Scene geometry reasoning data:

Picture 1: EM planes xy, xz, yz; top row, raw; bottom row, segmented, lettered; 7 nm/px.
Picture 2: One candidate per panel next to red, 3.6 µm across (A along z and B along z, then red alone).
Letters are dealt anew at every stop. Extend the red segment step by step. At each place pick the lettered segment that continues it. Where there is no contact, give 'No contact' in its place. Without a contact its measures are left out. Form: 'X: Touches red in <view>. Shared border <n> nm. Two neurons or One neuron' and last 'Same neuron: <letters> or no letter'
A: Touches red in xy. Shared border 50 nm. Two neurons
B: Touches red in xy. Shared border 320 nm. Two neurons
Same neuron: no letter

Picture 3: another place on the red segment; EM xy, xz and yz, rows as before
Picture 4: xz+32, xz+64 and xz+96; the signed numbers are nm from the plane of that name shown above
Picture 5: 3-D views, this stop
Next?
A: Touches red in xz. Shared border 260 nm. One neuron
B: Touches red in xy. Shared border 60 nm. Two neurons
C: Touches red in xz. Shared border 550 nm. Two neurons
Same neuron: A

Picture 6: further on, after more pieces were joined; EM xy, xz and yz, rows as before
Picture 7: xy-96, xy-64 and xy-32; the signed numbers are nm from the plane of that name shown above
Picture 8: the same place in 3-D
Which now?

Goal of the exercise: Each record above must be output without any alteration.

Answer to this exercise:
Picture 1: EM planes xy, xz, yz; top row, raw; bottom row, segmented, lettered; 7 nm/px.
Picture 2: One candidate per panel next to red, 3.6 µm across (A along z and B along z, then red alone).
Letters are dealt anew at every stop. Extend the red segment step by step. At each place pick the lettered segment that continues it. Where there is no contact, give 'No contact' in its place. Without a contact its measures are left out. Form: 'X: Touches red in <view>. Shared border <n> nm. Two neurons or One neuron' and last 'Same neuron: <letters> or no letter'
A: Touches red in xy. Shared border 50 nm. Two neurons
B: Touches red in xy. Shared border 320 nm. Two neurons
Same neuron: no letter

Picture 3: another place on the red segment; EM xy, xz and yz, rows as before
Picture 4: xz+32, xz+64 and xz+96; the signed numbers are nm from the plane of that name shown above
Picture 5: 3-D views, this stop
Next?
A: Touches red in xz. Shared border 260 nm. One neuron
B: Touches red in xy. Shared border 60 nm. Two neurons
C: Touches red in xz. Shared border 550 nm. Two neurons
Same neuron: A

Picture 6: further on, after more pieces were joined; EM xy, xz and yz, rows as before
Picture 7: xy-96, xy-64 and xy-32; the signed numbers are nm from the plane of that name shown above
Picture 8: the same place in 3-D
Which now?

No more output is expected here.